Hawksmoor at Home
If you love steak and old-school British classics, this bulging book from Hawksmoor hits the mark.
They know how to do steak at Hawksmoor. With three restaurants in London now (Guildhall, Spitalfields and Seven Dials), fans of a rib eye, Porterhouse or a 55 day aged D-rump have more locations to choose from for their steak fix. Incidentally, they also know how to do beef-dripping chips (£4), mussels in Stilton & bacon sauce (£8), and a mean Grapefruit Picador cocktail (Tequila, Velvet Falernum, Lime Juice, Grapefruit Sherbet, £9).
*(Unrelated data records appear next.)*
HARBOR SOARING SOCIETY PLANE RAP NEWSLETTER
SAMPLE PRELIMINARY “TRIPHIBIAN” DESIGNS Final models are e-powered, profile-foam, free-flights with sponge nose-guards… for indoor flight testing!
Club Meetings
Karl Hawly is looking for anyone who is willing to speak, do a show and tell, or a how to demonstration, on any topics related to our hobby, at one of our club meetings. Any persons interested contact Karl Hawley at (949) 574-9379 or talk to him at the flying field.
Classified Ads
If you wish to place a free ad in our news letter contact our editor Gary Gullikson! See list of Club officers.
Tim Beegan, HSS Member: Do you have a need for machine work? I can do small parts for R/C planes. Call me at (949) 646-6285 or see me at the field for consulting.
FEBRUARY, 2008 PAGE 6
If you're frequenting steak houses when you eat out, the chances are you're partial to plating up a mean steak at home. Hawksmoor at Home is a wonderful way to re-create some of the obsession, love and care that goes on at Huw Gott and Will Beckett's restaurants, in your own kitchen.
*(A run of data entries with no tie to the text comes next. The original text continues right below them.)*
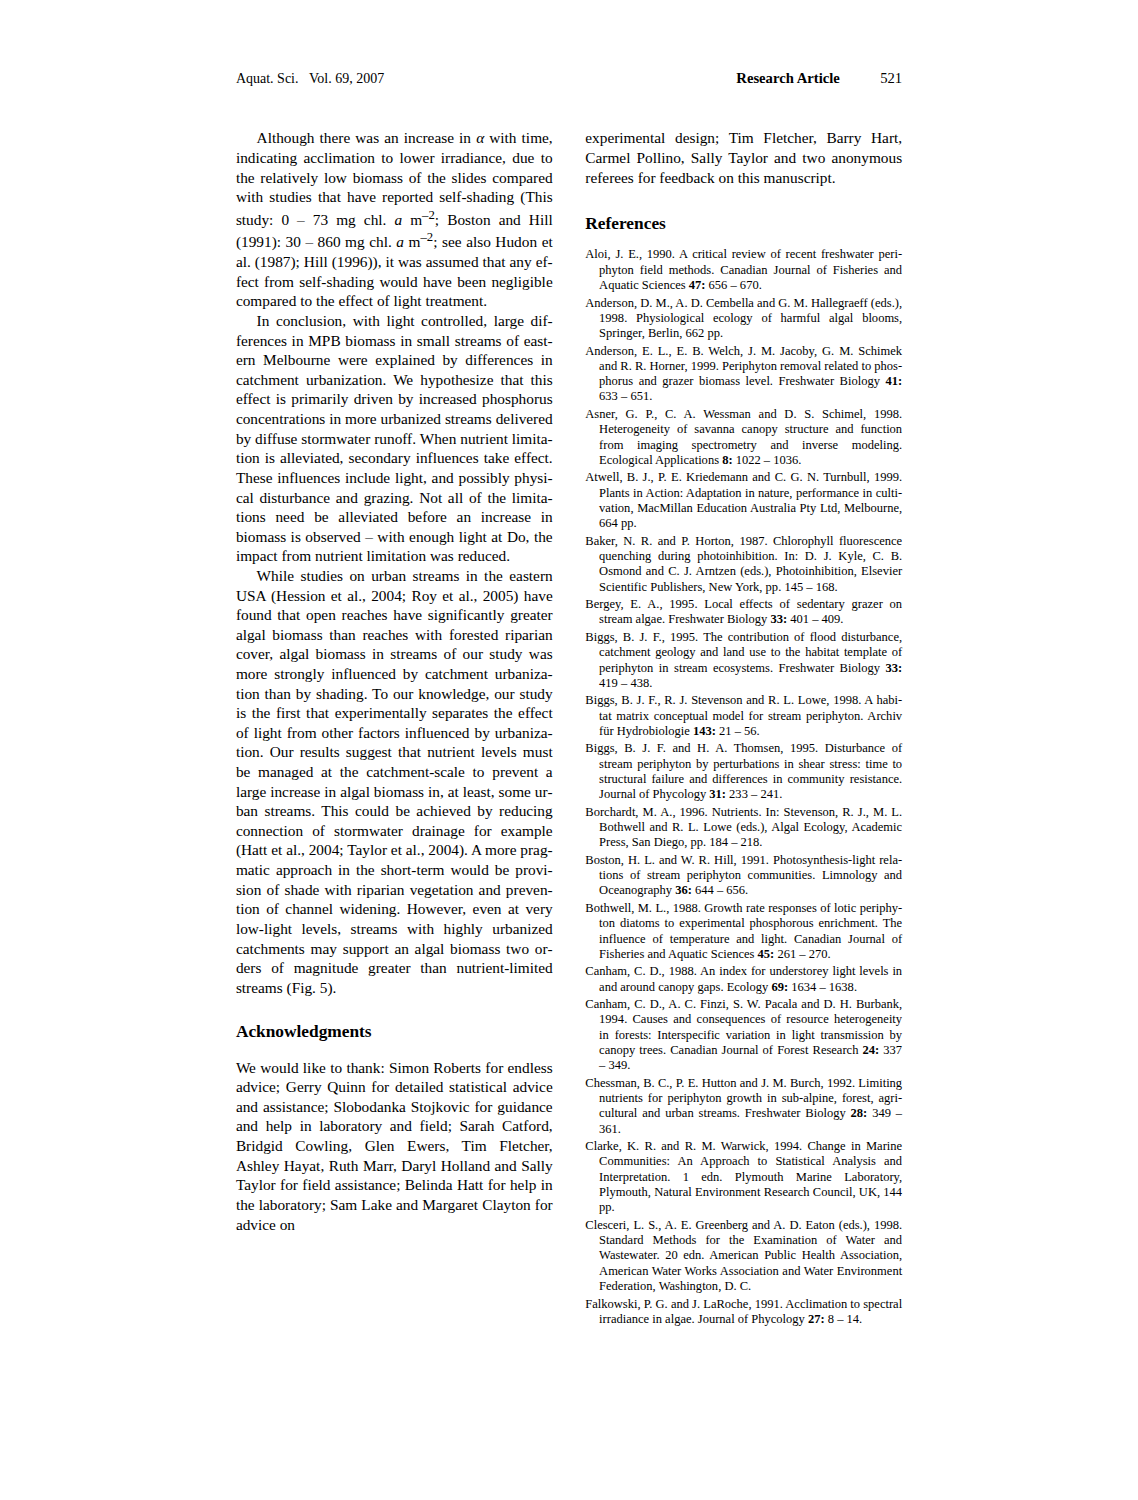Aquat. Sci. Vol. 69, 2007
Research Article
521
Although there was an increase in α with time, indicating acclimation to lower irradiance, due to the relatively low biomass of the slides compared with studies that have reported self-shading (This study: 0 – 73 mg chl. a m–2; Boston and Hill (1991): 30 – 860 mg chl. a m–2; see also Hudon et al. (1987); Hill (1996)), it was assumed that any effect from self-shading would have been negligible compared to the effect of light treatment.
In conclusion, with light controlled, large differences in MPB biomass in small streams of eastern Melbourne were explained by differences in catchment urbanization. We hypothesize that this effect is primarily driven by increased phosphorus concentrations in more urbanized streams delivered by diffuse stormwater runoff. When nutrient limitation is alleviated, secondary influences take effect. These influences include light, and possibly physical disturbance and grazing. Not all of the limitations need be alleviated before an increase in biomass is observed – with enough light at Do, the impact from nutrient limitation was reduced.
While studies on urban streams in the eastern USA (Hession et al., 2004; Roy et al., 2005) have found that open reaches have significantly greater algal biomass than reaches with forested riparian cover, algal biomass in streams of our study was more strongly influenced by catchment urbanization than by shading. To our knowledge, our study is the first that experimentally separates the effect of light from other factors influenced by urbanization. Our results suggest that nutrient levels must be managed at the catchment-scale to prevent a large increase in algal biomass in, at least, some urban streams. This could be achieved by reducing connection of stormwater drainage for example (Hatt et al., 2004; Taylor et al., 2004). A more pragmatic approach in the short-term would be provision of shade with riparian vegetation and prevention of channel widening. However, even at very low-light levels, streams with highly urbanized catchments may support an algal biomass two orders of magnitude greater than nutrient-limited streams (Fig. 5).
Acknowledgments
We would like to thank: Simon Roberts for endless advice; Gerry Quinn for detailed statistical advice and assistance; Slobodanka Stojkovic for guidance and help in laboratory and field; Sarah Catford, Bridgid Cowling, Glen Ewers, Tim Fletcher, Ashley Hayat, Ruth Marr, Daryl Holland and Sally Taylor for field assistance; Belinda Hatt for help in the laboratory; Sam Lake and Margaret Clayton for advice on
experimental design; Tim Fletcher, Barry Hart, Carmel Pollino, Sally Taylor and two anonymous referees for feedback on this manuscript.
References
Aloi, J. E., 1990. A critical review of recent freshwater periphyton field methods. Canadian Journal of Fisheries and Aquatic Sciences 47: 656 – 670.
Anderson, D. M., A. D. Cembella and G. M. Hallegraeff (eds.), 1998. Physiological ecology of harmful algal blooms, Springer, Berlin, 662 pp.
Anderson, E. L., E. B. Welch, J. M. Jacoby, G. M. Schimek and R. R. Horner, 1999. Periphyton removal related to phosphorus and grazer biomass level. Freshwater Biology 41: 633 – 651.
Asner, G. P., C. A. Wessman and D. S. Schimel, 1998. Heterogeneity of savanna canopy structure and function from imaging spectrometry and inverse modeling. Ecological Applications 8: 1022 – 1036.
Atwell, B. J., P. E. Kriedemann and C. G. N. Turnbull, 1999. Plants in Action: Adaptation in nature, performance in cultivation, MacMillan Education Australia Pty Ltd, Melbourne, 664 pp.
Baker, N. R. and P. Horton, 1987. Chlorophyll fluorescence quenching during photoinhibition. In: D. J. Kyle, C. B. Osmond and C. J. Arntzen (eds.), Photoinhibition, Elsevier Scientific Publishers, New York, pp. 145 – 168.
Bergey, E. A., 1995. Local effects of sedentary grazer on stream algae. Freshwater Biology 33: 401 – 409.
Biggs, B. J. F., 1995. The contribution of flood disturbance, catchment geology and land use to the habitat template of periphyton in stream ecosystems. Freshwater Biology 33: 419 – 438.
Biggs, B. J. F., R. J. Stevenson and R. L. Lowe, 1998. A habitat matrix conceptual model for stream periphyton. Archiv für Hydrobiologie 143: 21 – 56.
Biggs, B. J. F. and H. A. Thomsen, 1995. Disturbance of stream periphyton by perturbations in shear stress: time to structural failure and differences in community resistance. Journal of Phycology 31: 233 – 241.
Borchardt, M. A., 1996. Nutrients. In: Stevenson, R. J., M. L. Bothwell and R. L. Lowe (eds.), Algal Ecology, Academic Press, San Diego, pp. 184 – 218.
Boston, H. L. and W. R. Hill, 1991. Photosynthesis-light relations of stream periphyton communities. Limnology and Oceanography 36: 644 – 656.
Bothwell, M. L., 1988. Growth rate responses of lotic periphyton diatoms to experimental phosphorous enrichment. The influence of temperature and light. Canadian Journal of Fisheries and Aquatic Sciences 45: 261 – 270.
Canham, C. D., 1988. An index for understorey light levels in and around canopy gaps. Ecology 69: 1634 – 1638.
Canham, C. D., A. C. Finzi, S. W. Pacala and D. H. Burbank, 1994. Causes and consequences of resource heterogeneity in forests: Interspecific variation in light transmission by canopy trees. Canadian Journal of Forest Research 24: 337 – 349.
Chessman, B. C., P. E. Hutton and J. M. Burch, 1992. Limiting nutrients for periphyton growth in sub-alpine, forest, agricultural and urban streams. Freshwater Biology 28: 349 – 361.
Clarke, K. R. and R. M. Warwick, 1994. Change in Marine Communities: An Approach to Statistical Analysis and Interpretation. 1 edn. Plymouth Marine Laboratory, Plymouth, Natural Environment Research Council, UK, 144 pp.
Clesceri, L. S., A. E. Greenberg and A. D. Eaton (eds.), 1998. Standard Methods for the Examination of Water and Wastewater. 20 edn. American Public Health Association, American Water Works Association and Water Environment Federation, Washington, D. C.
Falkowski, P. G. and J. LaRoche, 1991. Acclimation to spectral irradiance in algae. Journal of Phycology 27: 8 – 14.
If it's background detail you want on the quality, sourcing and history of steak cuts this book is stuffed with it. If you're after recipes to expand your cooking repertoire, head to the meat, seafood, cheese, breakfast and puddings chapters. (As this book is thorough, there are also chapters on sides, cocktails and wine). One of the most useful tips I've gleaned from this book is how totally unnecessary it is to oil your steak before cooking it. Just season and then get brave with the heat. Granted, good quality steak is needed for this, and if you want to know more than you thought you could know about steak, head to the first chapter 'The Hawksmoor Story'.
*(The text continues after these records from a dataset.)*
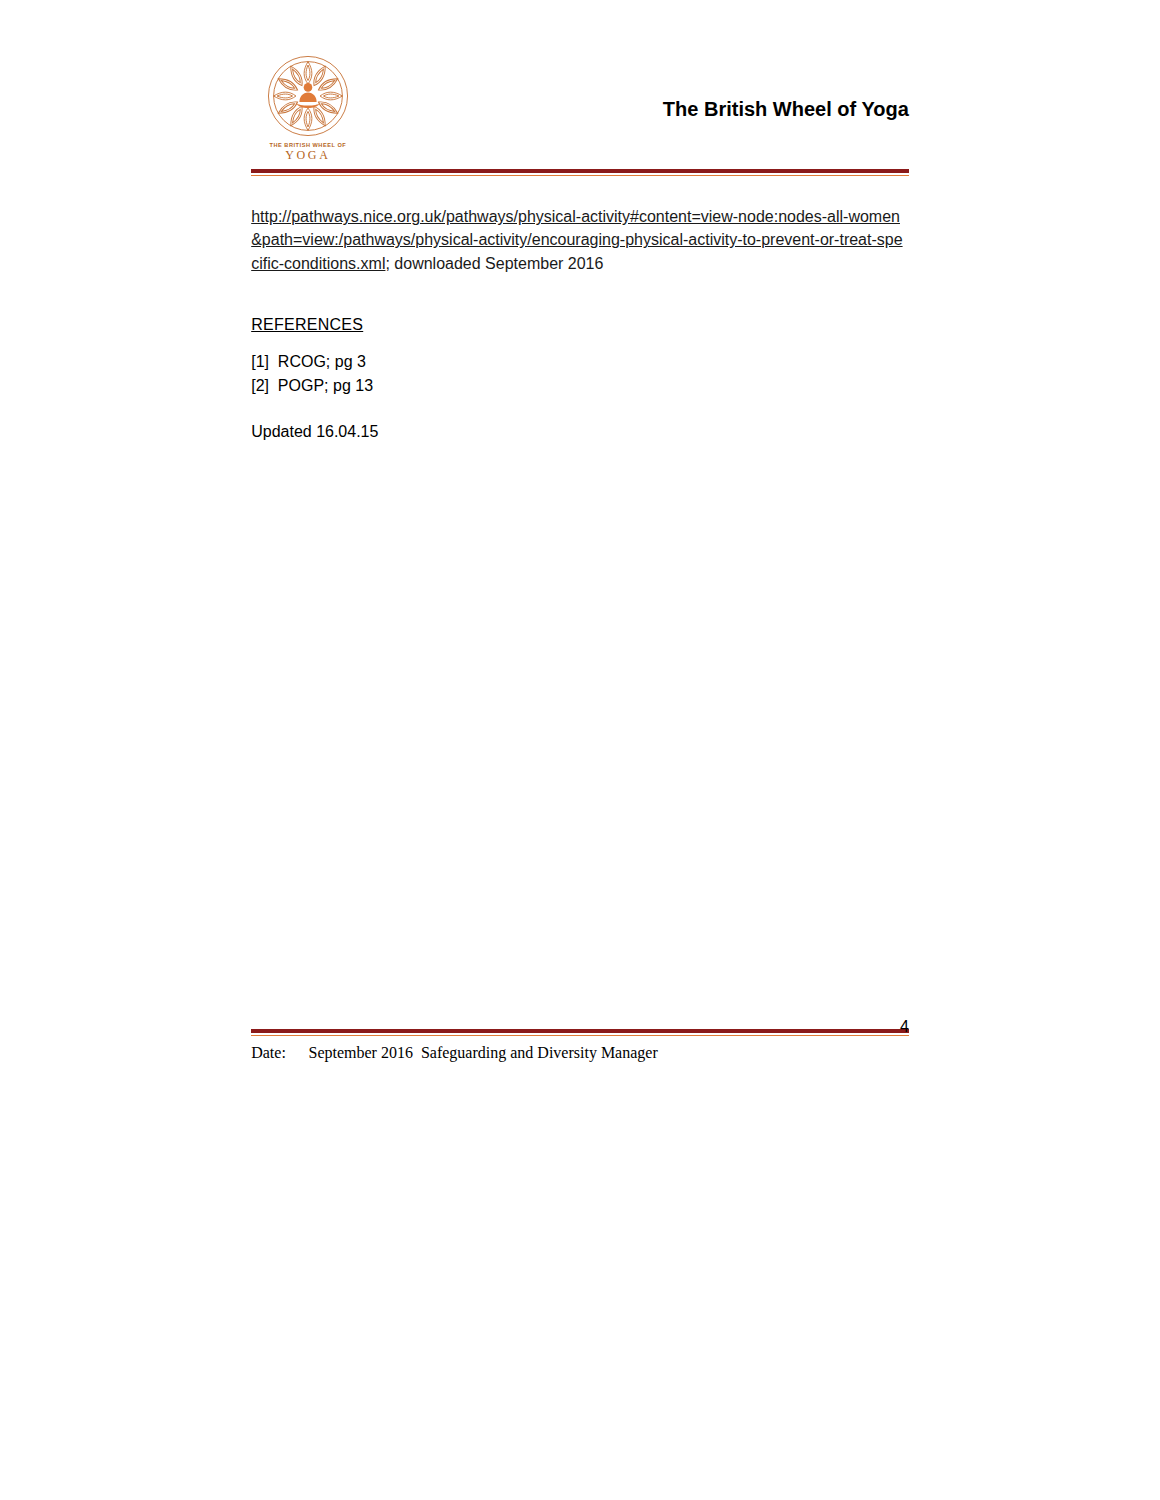THE BRITISH WHEEL OF
YOGA
The British Wheel of Yoga
http://pathways.nice.org.uk/pathways/physical-activity#content=view-node:nodes-all-women&path=view:/pathways/physical-activity/encouraging-physical-activity-to-prevent-or-treat-specific-conditions.xml; downloaded September 2016
REFERENCES
[1] RCOG; pg 3
[2] POGP; pg 13
Updated 16.04.15
Date: September 2016 Safeguarding and Diversity Manager
4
Dishes that are likely to make you drool include Steak in butter (phwoar), ultra slow-roast rump, macaroni cheese (steak-free but food porn nonetheless) and marmalade pudding. Then there's the jelly and blancmange.... Ooooh, I need a little sit down. This book will make you hungry, and then it will make you full. What more can you ask for from a recipe book?